Watson and Crick had not stopped thinking about DNA, and they were in regular communication with Wilkins, eager to learn whatever they could of the progress at King's. In January 1953, spurred by Linus Pauling's publication of a 3-helix model (similar to the one they made in 1951), they resumed work on their DNA model, determined to get it right before Pauling or someone else did. Two pieces of evidence from Franklin's work were crucial to their correct model: first, a very clear photo of the B form taken in May 1952 labeled "51" which Gosling had given to Wilkins as part of his graduate research work, and which Wilkins showed to Watson without Franklin's knowledge; and second, the MRC report, given to Watson and Crick by Max Perutz, a member of the MRC committee that reviewed the work at Randall's lab. The report contained details of Franklin's work (as yet unpublished), including her identification of the unit cell as belonging to the crystal space group called face-centered monoclinic C2. The photo confirmed the helical pattern, and the unit cell type told Crick, a physicist with more theoretical crystallography expertise than Franklin, that the helices ran in opposite directions. By early March, they had their model.

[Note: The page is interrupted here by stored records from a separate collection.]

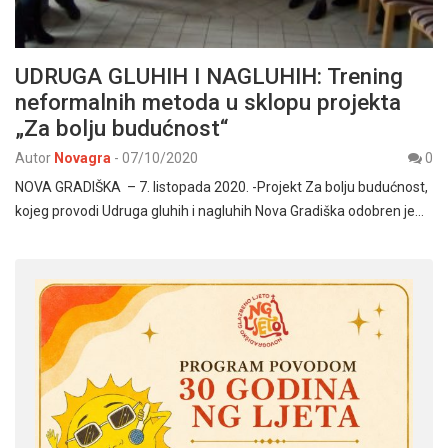
UDRUGA GLUHIH I NAGLUHIH: Trening
neformalnih metoda u sklopu projekta
„Za bolju budućnost“
Autor
Novagra
-
07/10/2020
0
NOVA GRADIŠKA – 7. listopada 2020. -Projekt Za bolju budućnost,
kojeg provodi Udruga gluhih i nagluhih Nova Gradiška odobren je…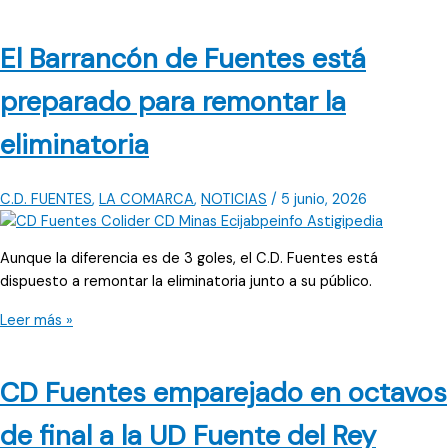
Fuentes
cae
El Barrancón de Fuentes está
en
semifinales
preparado para remontar la
y
pone
eliminatoria
fin
a
la
C.D. FUENTES
,
LA COMARCA
,
NOTICIAS
/
5 junio, 2026
temporada
Aunque la diferencia es de 3 goles, el C.D. Fuentes está
dispuesto a remontar la eliminatoria junto a su público.
El
Leer más »
Barrancón
de
CD Fuentes emparejado en octavos
Fuentes
está
de final a la UD Fuente del Rey
preparado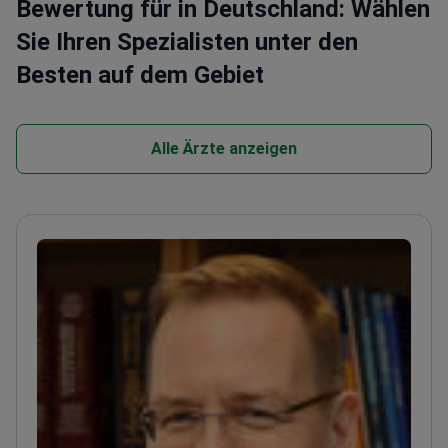
Bewertung für in Deutschland: Wählen
Sie Ihren Spezialisten unter den
Besten auf dem Gebiet
Alle Ärzte anzeigen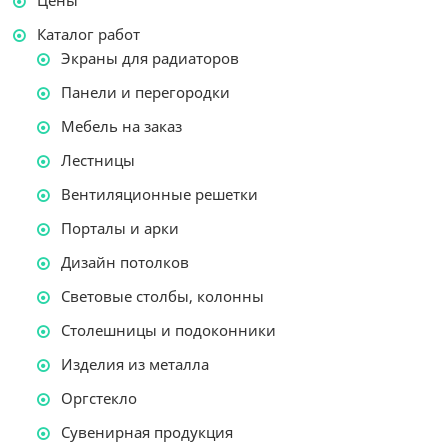
Цены
Каталог работ
Экраны для радиаторов
Панели и перегородки
Мебель на заказ
Лестницы
Вентиляционные решетки
Порталы и арки
Дизайн потолков
Световые столбы, колонны
Столешницы и подоконники
Изделия из металла
Оргстекло
Сувенирная продукция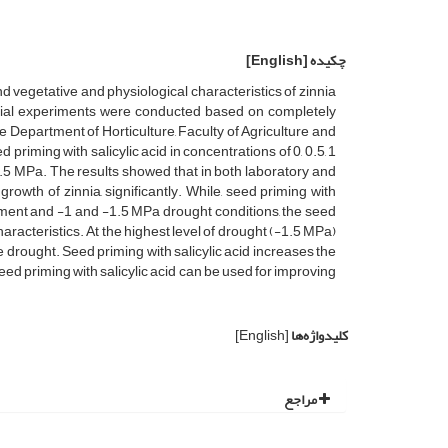
چکیده
[English]
nd vegetative and physiological characteristics of zinnia
orial experiments were conducted based on completely
e Department of Horticulture, Faculty of Agriculture and
iming with salicylic acid in concentrations of 0, 0.5, 1
1.5 MPa. The results showed that in both laboratory and
wth of zinnia, significantly. While, seed priming with
riment and -1 and -1.5 MPa drought conditions, the seed
aracteristics. At the highest level of drought (-1.5 MPa)
he drought. Seed priming with salicylic acid increases the
eed priming with salicylic acid can be used for improving
کلیدواژه‌ها
[English]
مراجع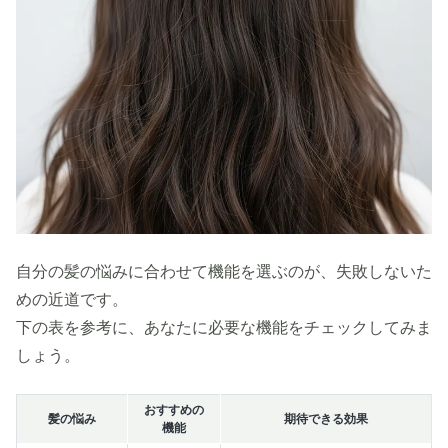
自分の髪の悩みに合わせて機能を選ぶのが、失敗しないた
めの近道です。
下の表を参考に、あなたに必要な機能をチェックしてみま
しょう。
おすすめの
髪の悩み
期待できる効果
機能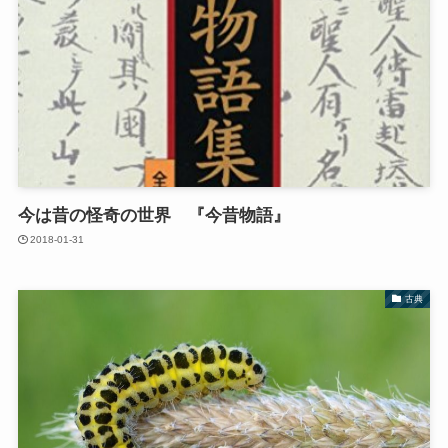
今は昔の怪奇の世界 『今昔物語』
2018-01-31
古典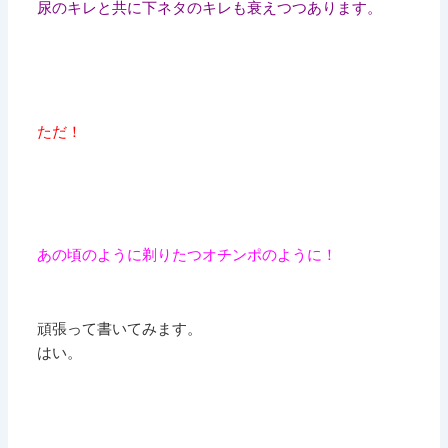
尿のキレと共に下ネタのキレも衰えつつあります。
ただ！
あの頃のように剃りたつオチンポのように！
頑張って書いてみます。
はい。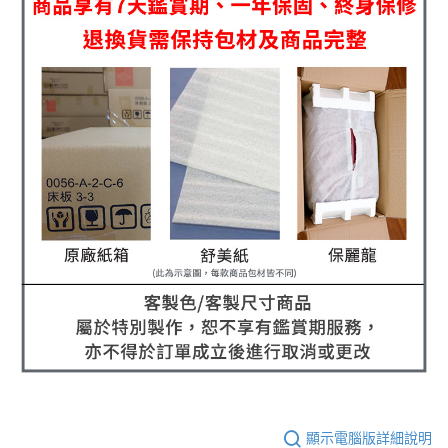
顯示電腦版詳細說明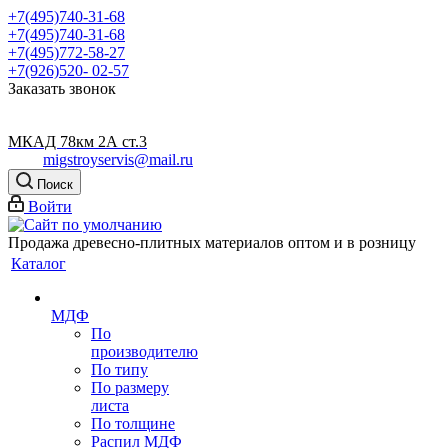
+7(495)740-31-68
+7(495)740-31-68
+7(495)772-58-27
+7(926)520- 02-57
Заказать звонок
МКАД 78км 2А ст.3
migstroyservis@mail.ru
Поиск
Войти
Продажа древесно-плитных материалов оптом и в розницу
Каталог
МДФ
По
производителю
По типу
По размеру
листа
По толщине
Распил МДФ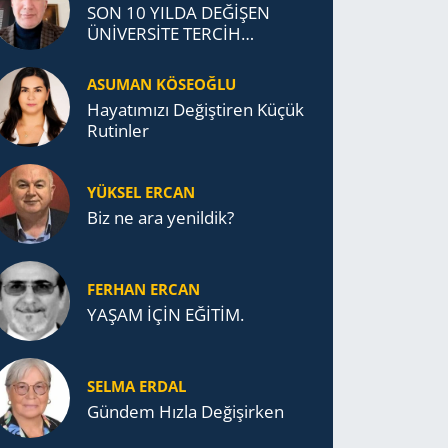
SON 10 YILDA DEĞİŞEN
ÜNİVERSİTE TERCİH
DAVRANIŞLARI
ASUMAN KÖSEOĞLU
Ha­ya­tı­mı­zı De­ğiş­ti­ren Küçük
Ru­tin­ler
YÜKSEL ERCAN
Biz ne ara yenildik?
FERHAN ERCAN
YAŞAM İÇİN EĞİTİM.
SELMA ERDAL
Gündem Hızla Değişirken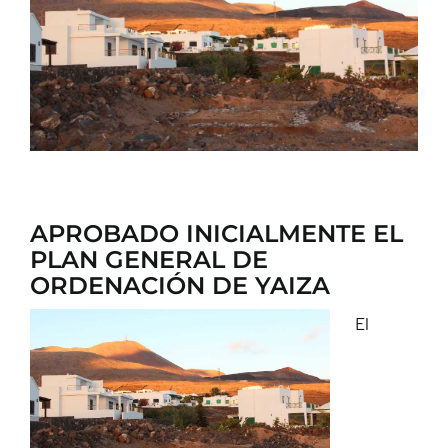
CONTACTO
APROBADO INICIALMENTE EL
PLAN GENERAL DE
ORDENACIÓN DE YAIZA
El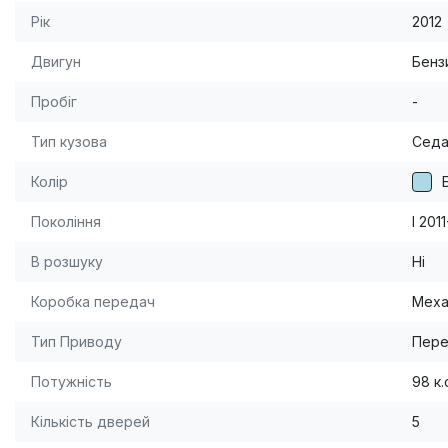
Рік
2012
Двигун
Бензи
Пробіг
-
Тип кузова
Сед
Колір
Покоління
I 201
В розшуку
Ні
Коробка передач
Меха
Тип Приводу
Пере
Потужність
98 к.
Кількість дверей
5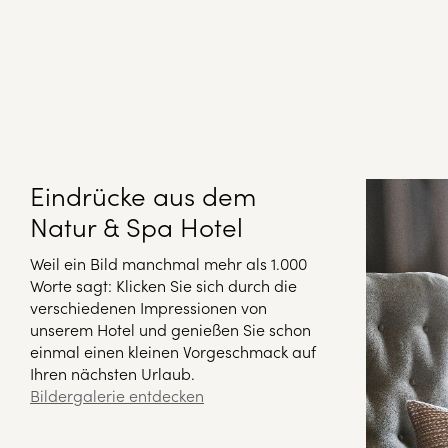
Eindrücke aus dem
Natur & Spa Hotel
Weil ein Bild manchmal mehr als 1.000
Worte sagt: Klicken Sie sich durch die
verschiedenen Impressionen von
unserem Hotel und genießen Sie schon
einmal einen kleinen Vorgeschmack auf
Ihren nächsten Urlaub.
Bildergalerie entdecken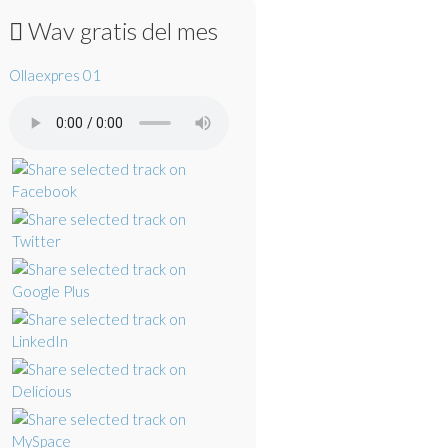
Wav gratis del mes
Ollaexpres 01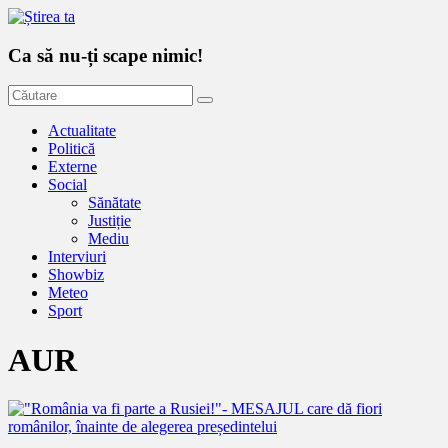
Ca să nu-ți scape nimic!
Actualitate
Politică
Externe
Social
Sănătate
Justiție
Mediu
Interviuri
Showbiz
Meteo
Sport
AUR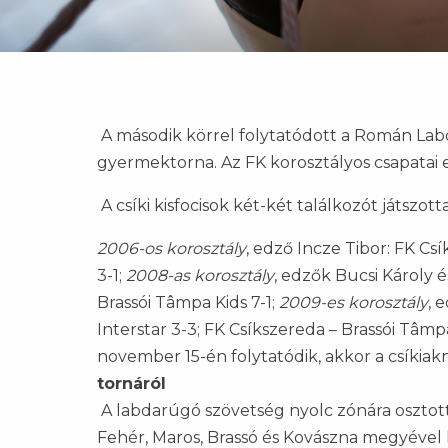
A második körrel folytatódott a Román Labd
gyermektorna. Az FK korosztályos csapatai
A csíki kisfocisok két-két találkozót játszo
2006-os korosztály
, edző Incze Tibor: FK Cs
3-1;
2008-as korosztály
, edzők Bucsi Károly é
Brassói Tâmpa Kids 7-1;
2009-es korosztály
, 
Interstar 3-3; FK Csíkszereda – Brassói Tâmp
november 15-én folytatódik, akkor a csíkia
tornáról
A labdarúgó szövetség nyolc zónára osztot
Fehér, Maros, Brassó és Kovászna megyével 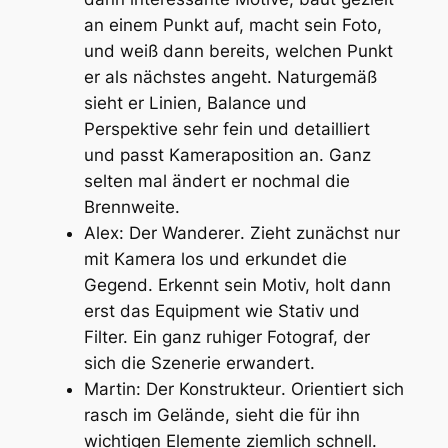
an einem Punkt auf, macht sein Foto,
und weiß dann bereits, welchen Punkt
er als nächstes angeht. Naturgemäß
sieht er Linien, Balance und
Perspektive sehr fein und detailliert
und passt Kameraposition an. Ganz
selten mal ändert er nochmal die
Brennweite.
Alex:
Der Wanderer
. Zieht zunächst nur
mit Kamera los und erkundet die
Gegend. Erkennt sein Motiv, holt dann
erst das Equipment wie Stativ und
Filter. Ein ganz ruhiger Fotograf, der
sich die Szenerie erwandert.
Martin:
Der Konstrukteur
. Orientiert sich
rasch im Gelände, sieht die für ihn
wichtigen Elemente ziemlich schnell.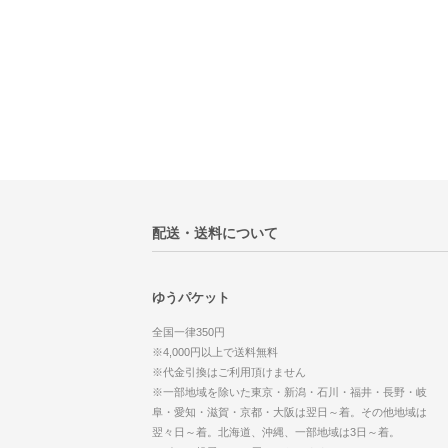
配送・送料について
ゆうパケット
全国一律350円
※4,000円以上で送料無料
※代金引換はご利用頂けません
※一部地域を除いた東京・新潟・石川・福井・長野・岐
阜・愛知・滋賀・京都・大阪は翌日～着。その他地域は
翌々日～着。北海道、沖縄、一部地域は3日～着。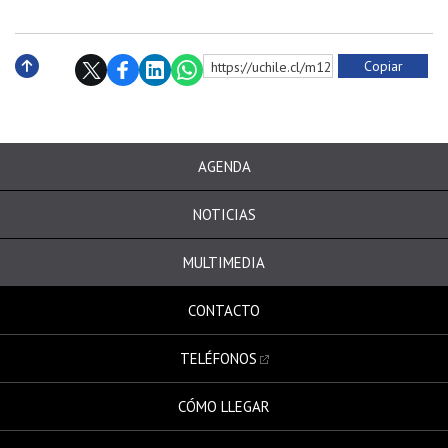
Copiar
https://uchile.cl/m124073
Subir
AGENDA
NOTICIAS
MULTIMEDIA
CONTACTO
TELÉFONOS
CÓMO LLEGAR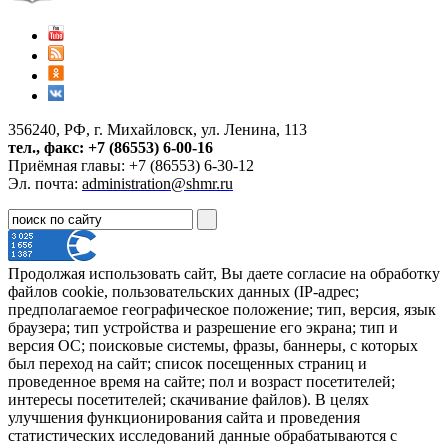
356240, РФ, г. Михайловск, ул. Ленина, 113
тел., факс: +7 (86553) 6-00-16
Приёмная главы: +7 (86553) 6-30-12
Эл. почта:
administration@shmr.ru
Продолжая использовать сайт, Вы даете согласие на обработку
файлов cookie, пользовательских данных (IP-адрес;
предполагаемое географическое положение; тип, версия, язык
браузера; тип устройства и разрешение его экрана; тип и
версия ОС; поисковые системы, фразы, баннеры, с которых
был переход на сайт; список посещенных страниц и
проведенное время на сайте; пол и возраст посетителей;
интересы посетителей; скачивание файлов). В целях
улучшения функционирования сайта и проведения
статистических исследований данные обрабатываются с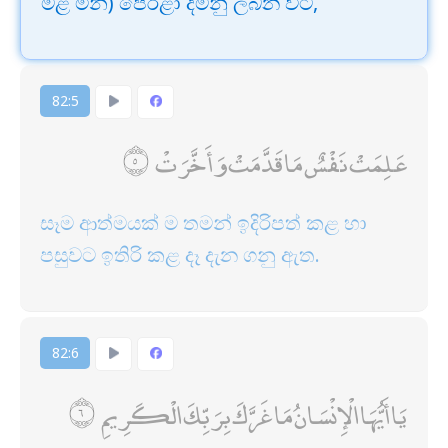
මළ මිනී) පෙරළා දමනු ලබන විට,
82:5
عَلِمَتْ نَفْسٌ مَا قَدَّمَتْ وَأَخَّرَتْ
සෑම ආත්මයක් ම තමන් ඉදිරිපත් කළ හා
පසුවට ඉතිරි කළ දෑ දැන ගනු ඇත.
82:6
يَا أَيُّهَا الْإِنْسَانُ مَا غَرَّكَ بِرَبِّكَ الْكَرِيمِ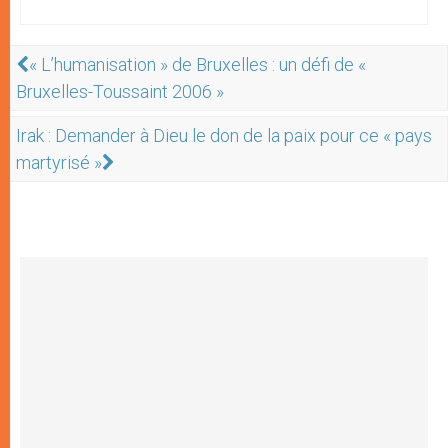
« L’humanisation » de Bruxelles : un défi de «
Bruxelles-Toussaint 2006 »
Irak : Demander à Dieu le don de la paix pour ce « pays
martyrisé »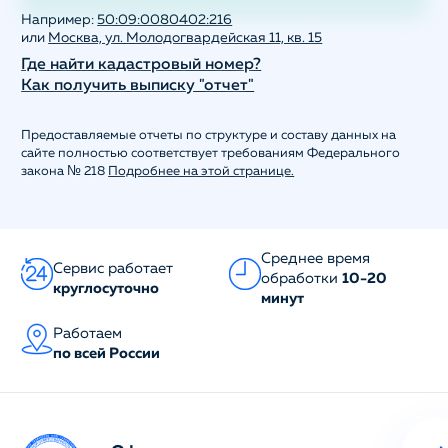
Например:
50:09:0080402:216
или
Москва, ул. Молодогвардейская 11, кв. 15
Где найти кадастровый номер?
Как получить выписку "отчет"
Предоставляемые отчеты по структуре и составу данных на
сайте полностью соответствует требованиям Федерального
закона № 218
Подробнее на этой странице.
Среднее время
Сервис работает
обработки
10-20
круглосуточно
минут
Работаем
по всей России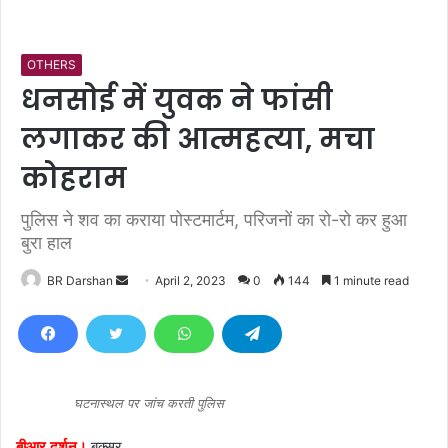
OTHERS
धनसोई में युवक ने फांसी
लगाकर की आत्महत्या, मचा
कोहराम
पुलिस ने शव का कराया पोस्टमार्टम, परिजनों का रो-रो कर हुआ
बुरा हाल
BR Darshan
S
April 2, 2023
0
144
1 minute read
e
n
d
a
n
घटनास्थल पर जांच करती पुलिस
e
बीआर दर्शन।
बक्सर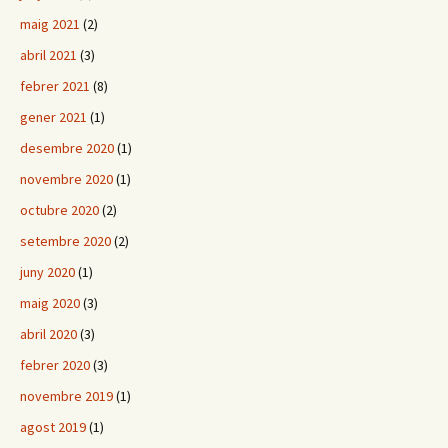
maig 2021
(2)
abril 2021
(3)
febrer 2021
(8)
gener 2021
(1)
desembre 2020
(1)
novembre 2020
(1)
octubre 2020
(2)
setembre 2020
(2)
juny 2020
(1)
maig 2020
(3)
abril 2020
(3)
febrer 2020
(3)
novembre 2019
(1)
agost 2019
(1)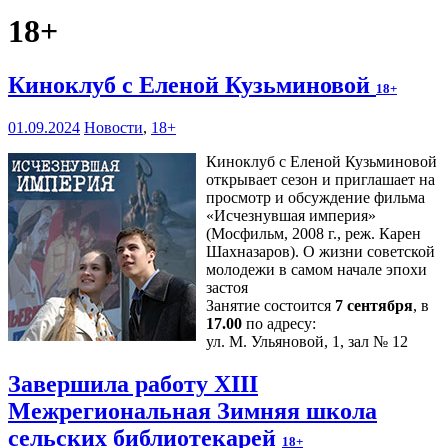
18+
Киноклуб с Еленой Кузьминовой
18+
01.09.2024
Новости
,
18+
Киноклуб с Еленой Кузьминовой
открывает сезон и приглашает на
просмотр и обсуждение фильма
«Исчезнувшая империя»
(Мосфильм, 2008 г., реж. Карен
Шахназаров). О жизни советской
молодежи в самом начале эпохи
застоя
Занятие состоится
7 сентября
, в
17.00
по адресу:
ул. М. Ульяновой, 1, зал № 12
Завершила работу XIII
Межрегиональная Зимняя школа
сельских библиотекарей
18+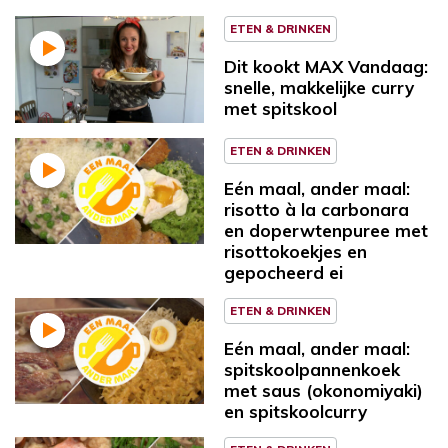
ETEN & DRINKEN
Dit kookt MAX Vandaag:
snelle, makkelijke curry
met spitskool
ETEN & DRINKEN
Eén maal, ander maal:
risotto à la carbonara
en doperwtenpuree met
risottokoekjes en
gepocheerd ei
ETEN & DRINKEN
Eén maal, ander maal:
spitskoolpannenkoek
met saus (okonomiyaki)
en spitskoolcurry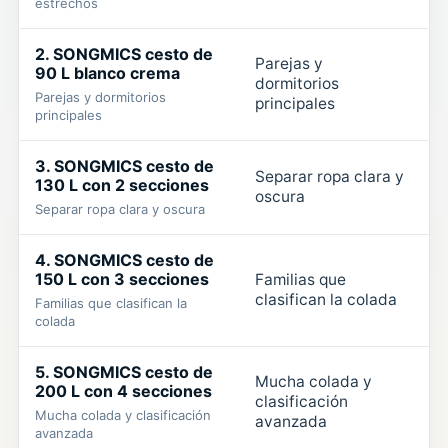
estrechos
2. SONGMICS cesto de
Parejas y
90 L blanco crema
dormitorios
Parejas y dormitorios
4
principales
principales
3. SONGMICS cesto de
Separar ropa clara y
130 L con 2 secciones
oscura
4
Separar ropa clara y oscura
4. SONGMICS cesto de
150 L con 3 secciones
Familias que
clasifican la colada
Familias que clasifican la
4
colada
5. SONGMICS cesto de
Mucha colada y
200 L con 4 secciones
clasificación
Mucha colada y clasificación
4
avanzada
avanzada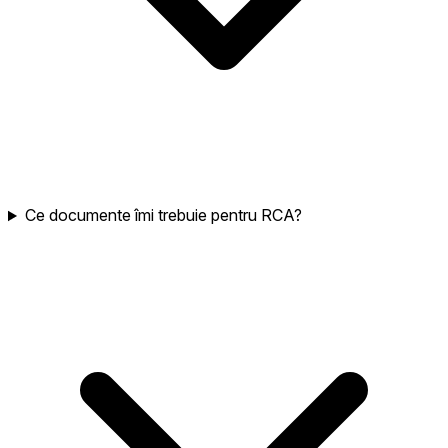
Ce documente îmi trebuie pentru RCA?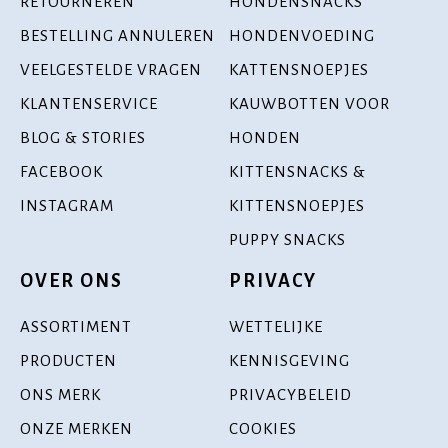
RETOURNEREN
HONDENSNACKS
BESTELLING ANNULEREN
HONDENVOEDING
VEELGESTELDE VRAGEN
KATTENSNOEPJES
KLANTENSERVICE
KAUWBOTTEN VOOR
BLOG & STORIES
HONDEN
FACEBOOK
KITTENSNACKS &
INSTAGRAM
KITTENSNOEPJES
PUPPY SNACKS
OVER ONS
PRIVACY
ASSORTIMENT
WETTELIJKE
PRODUCTEN
KENNISGEVING
ONS MERK
PRIVACYBELEID
ONZE MERKEN
COOKIES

Franklin, still unhappy at King's, had arranged to transfer to J. D. Bernal's lab at Birkbeck College, and was hurrying to finish writing up her work on the A form before leaving. She was unaware of the "race for the double helix" that was in process. In February 1953, however, she looked again at photo #51 and began analyzing it. Several days later she concluded that both A and B forms were two-chain helices, although she had not resolved the configuration of the bases inside. She and Gosling drafted an article on the likely molecular structure by mid-March. This appeared, in expanded and modified form, with Watson and Crick's announcement in Nature on April 25, but the draft was done before they had heard about the Watson-Crick model. When Franklin saw the model, she readily accepted it. She and Gosling soon tested the model against their diffraction data for both A and B forms and found that it fit very well. They published an article on these findings in July 1953. Though she subsequently enjoyed very cordial relationships with both Crick and Watson, they never fully acknowledged the important role played by her x-ray diffraction data in their discovery. Shortly after Watson and Crick's announcement, Franklin left the King's lab and DNA work, and moved to Birkbeck College to study virus structure.